Il timoniere lo guardò inorridito: “Sei matto? La Grande Migrazione deve essere fatta senza toccare mai terra!”
“Scusa, non lo sapevo”, rispose Jona con un’aria talmente contrita da strappare un largo sorriso al timoniere.
Questi era un tipico Viknuit: non molto alto — Jona lo sovrastava di una decina di centimetri, pur non essendo certo un gigante — con una faccia rotonda caratterizzata da un naso camuso, da due occhietti piccoli che sembravano due fessure orizzontali e da una larga bocca spesso atteggiata al sorriso.
Jona rimase a lungo a fissare quelle vele lontane e a meditare sulla vita di quel popolo che, pur essendo vitale e vigoroso, perpetuava gli usi e costumi tramandati attraverso le generazioni quasi ciecamente, senza pensare di poterli cambiare.
La piccola barca conteneva cinquanta persone: quarantacinque pescatori migranti e cinque ragazzine di dieci anni, orgogliose del loro ruolo di “trasmigranti”.
Jona aveva impiegato parecchio tempo a capire questa funzione ed era dovuto ricorrere all’aiuto di Asclep; i Viknuit, infatti, gli avevano solo spiegato che cosa facevano: ogni anno la Grande Migrazione portava con sé un certo numero di ragazzine che venivano “scambiate” con loro coetanee nella grande festa d’inverno, così che i migranti tornavano a casa con lo stesso numero di ragazzine che presto avrebbero avuto il menarca e “quindi” non si sarebbero più potute muovere dal villaggio.

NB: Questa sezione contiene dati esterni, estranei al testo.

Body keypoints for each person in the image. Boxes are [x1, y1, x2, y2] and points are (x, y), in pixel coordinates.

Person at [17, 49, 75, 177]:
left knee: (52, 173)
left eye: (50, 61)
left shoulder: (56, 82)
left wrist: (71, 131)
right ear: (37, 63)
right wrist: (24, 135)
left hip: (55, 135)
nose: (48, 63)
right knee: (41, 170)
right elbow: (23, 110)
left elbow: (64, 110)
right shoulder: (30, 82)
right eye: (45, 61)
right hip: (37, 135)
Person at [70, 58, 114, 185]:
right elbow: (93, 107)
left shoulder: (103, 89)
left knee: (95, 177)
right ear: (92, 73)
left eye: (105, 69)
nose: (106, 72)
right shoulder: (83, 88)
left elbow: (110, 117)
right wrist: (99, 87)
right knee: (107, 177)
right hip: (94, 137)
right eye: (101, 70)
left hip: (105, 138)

I Viknuit narravano storie tremende di villaggi che avevano rinunciato a questa tradizione ed erano incorsi nell’ira degli Dei.
A Jona tutta questa storia non quadrava assolutamente e quindi chiese spiegazioni ad Asclep.

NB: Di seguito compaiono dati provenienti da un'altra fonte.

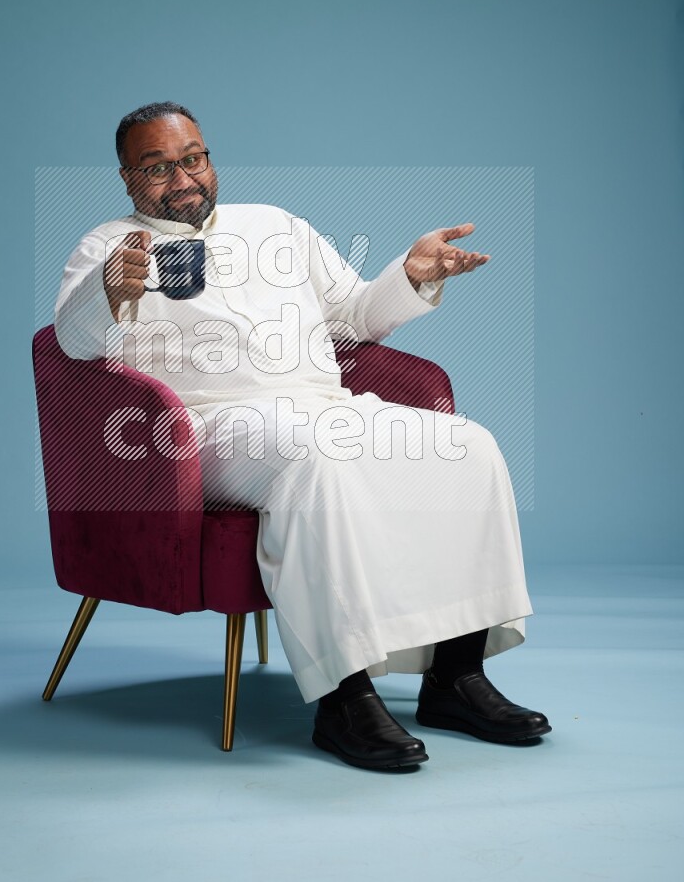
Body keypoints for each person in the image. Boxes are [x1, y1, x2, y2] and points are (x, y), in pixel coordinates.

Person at [54, 100, 551, 772]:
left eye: (192, 158)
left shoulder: (276, 226)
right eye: (157, 166)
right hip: (206, 429)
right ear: (126, 177)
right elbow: (72, 341)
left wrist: (409, 275)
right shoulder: (109, 244)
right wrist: (110, 289)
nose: (182, 178)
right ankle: (345, 699)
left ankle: (455, 677)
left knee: (467, 447)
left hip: (321, 403)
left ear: (209, 157)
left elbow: (352, 317)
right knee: (317, 460)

“C’è parecchio di vero in quello che raccontano”, gli disse il Dio, “I Viknuit hanno un senso dell’olfatto e del gusto particolarmente sviluppato e tutti, ma soprattutto le femmine, sviluppano una specie di assuefazione per odori e sapori del luogo di origine. Naturalmente il fatto di essere fermamente convinti che andandosene saranno infelici rafforza questo effetto.”

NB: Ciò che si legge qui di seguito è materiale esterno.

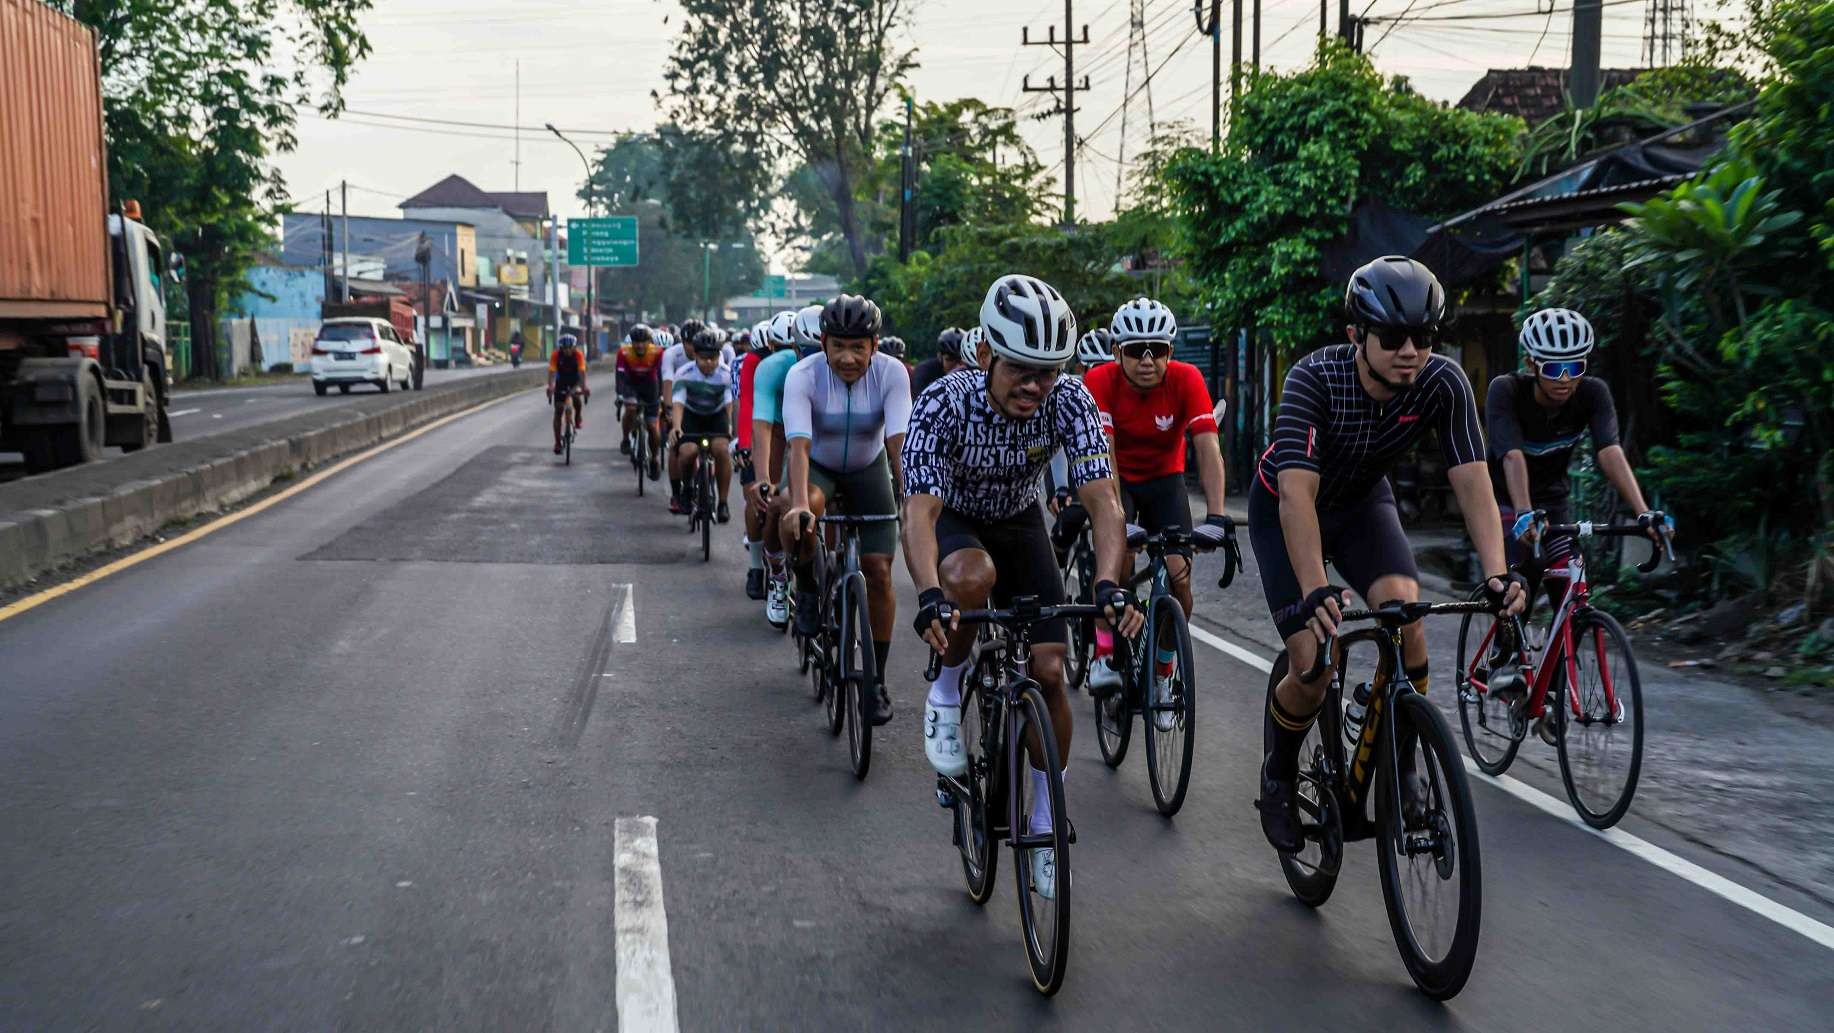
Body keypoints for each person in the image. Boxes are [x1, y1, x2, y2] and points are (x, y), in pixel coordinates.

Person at [1249, 255, 1526, 854]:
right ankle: (1277, 776)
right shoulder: (1312, 379)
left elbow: (1474, 483)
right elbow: (1297, 496)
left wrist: (1499, 576)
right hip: (1288, 508)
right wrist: (1313, 587)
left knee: (1408, 616)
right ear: (1357, 335)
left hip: (1362, 504)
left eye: (1423, 337)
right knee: (1314, 666)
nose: (1411, 350)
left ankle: (1402, 768)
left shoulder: (1441, 383)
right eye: (1395, 337)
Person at [902, 274, 1143, 900]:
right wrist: (930, 594)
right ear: (985, 355)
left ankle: (1042, 816)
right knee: (970, 578)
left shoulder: (1070, 401)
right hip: (955, 519)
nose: (1036, 386)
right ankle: (948, 694)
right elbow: (919, 513)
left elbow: (1103, 502)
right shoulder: (944, 402)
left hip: (1017, 521)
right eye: (1020, 370)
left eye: (1049, 371)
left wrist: (1110, 585)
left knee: (1052, 670)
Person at [1081, 299, 1235, 730]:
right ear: (1117, 353)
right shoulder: (1100, 380)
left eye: (1157, 348)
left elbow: (1207, 445)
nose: (1147, 360)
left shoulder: (1187, 379)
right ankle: (1106, 652)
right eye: (1135, 350)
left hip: (1166, 481)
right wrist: (1115, 519)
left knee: (1179, 578)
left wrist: (1219, 516)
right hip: (1119, 480)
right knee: (1118, 561)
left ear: (1170, 351)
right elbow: (1103, 454)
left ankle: (1164, 675)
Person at [779, 294, 911, 724]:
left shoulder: (893, 374)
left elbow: (897, 444)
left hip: (868, 468)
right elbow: (798, 446)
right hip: (818, 465)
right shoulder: (803, 375)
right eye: (839, 346)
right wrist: (799, 504)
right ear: (823, 343)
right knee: (799, 513)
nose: (849, 357)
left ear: (875, 344)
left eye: (859, 347)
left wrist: (912, 498)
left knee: (879, 571)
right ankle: (807, 587)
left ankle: (875, 683)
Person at [1488, 307, 1667, 616]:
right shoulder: (1506, 391)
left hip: (1552, 502)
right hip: (1505, 500)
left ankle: (1562, 660)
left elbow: (1609, 451)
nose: (1566, 379)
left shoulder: (1593, 393)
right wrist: (1523, 512)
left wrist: (1644, 513)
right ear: (1531, 364)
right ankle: (1505, 655)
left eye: (1575, 366)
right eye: (1555, 369)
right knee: (1519, 582)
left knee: (1573, 584)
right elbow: (1512, 456)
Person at [750, 311, 804, 628]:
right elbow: (762, 427)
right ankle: (779, 578)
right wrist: (762, 480)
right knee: (775, 502)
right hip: (781, 430)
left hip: (815, 433)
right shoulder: (771, 368)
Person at [668, 329, 735, 521]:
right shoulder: (684, 373)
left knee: (722, 450)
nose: (709, 362)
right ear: (695, 355)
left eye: (713, 357)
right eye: (704, 358)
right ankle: (687, 488)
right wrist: (677, 426)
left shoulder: (725, 374)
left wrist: (730, 427)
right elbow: (678, 402)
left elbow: (730, 402)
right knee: (687, 452)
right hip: (691, 416)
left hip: (716, 416)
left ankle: (722, 503)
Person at [735, 318, 777, 599]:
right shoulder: (751, 362)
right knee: (755, 496)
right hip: (759, 429)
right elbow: (746, 403)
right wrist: (744, 445)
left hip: (788, 433)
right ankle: (755, 569)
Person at [616, 324, 665, 479]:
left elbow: (662, 376)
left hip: (650, 386)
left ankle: (654, 458)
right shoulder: (623, 352)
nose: (640, 345)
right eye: (636, 341)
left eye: (643, 341)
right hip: (631, 385)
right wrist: (620, 394)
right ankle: (625, 438)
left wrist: (663, 395)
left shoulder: (657, 352)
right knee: (630, 409)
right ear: (631, 342)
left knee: (652, 425)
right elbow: (620, 376)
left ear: (649, 342)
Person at [547, 332, 588, 454]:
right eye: (565, 348)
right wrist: (551, 386)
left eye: (570, 348)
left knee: (576, 400)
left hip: (574, 382)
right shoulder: (556, 355)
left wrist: (584, 387)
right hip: (561, 383)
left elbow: (581, 373)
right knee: (559, 410)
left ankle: (578, 417)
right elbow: (552, 373)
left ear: (574, 347)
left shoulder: (578, 355)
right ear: (561, 348)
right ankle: (557, 442)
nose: (568, 351)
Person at [910, 327, 966, 398]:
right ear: (940, 356)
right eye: (951, 359)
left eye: (962, 360)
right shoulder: (924, 372)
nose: (957, 366)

“Per quanto poi riguarda il fatto che la tradizione è funzionale questo è del tutto vero e mi stupisce”, proseguì Asclep con un tono particolarmente severo, “che tu non ci sia arrivato da solo. I villaggi, come sai, sono composti da poche centinaia di persone. Senza scambi si finisce per essere tutti strettamente imparentati, e tu sai quanto questo sia negativo, dal punto di vista genetico.”
“Ma il menarca?” aveva chiesto Jona, pur sentendosi un po’ a disagio di fronte all’atteggiamento professorale del Dio.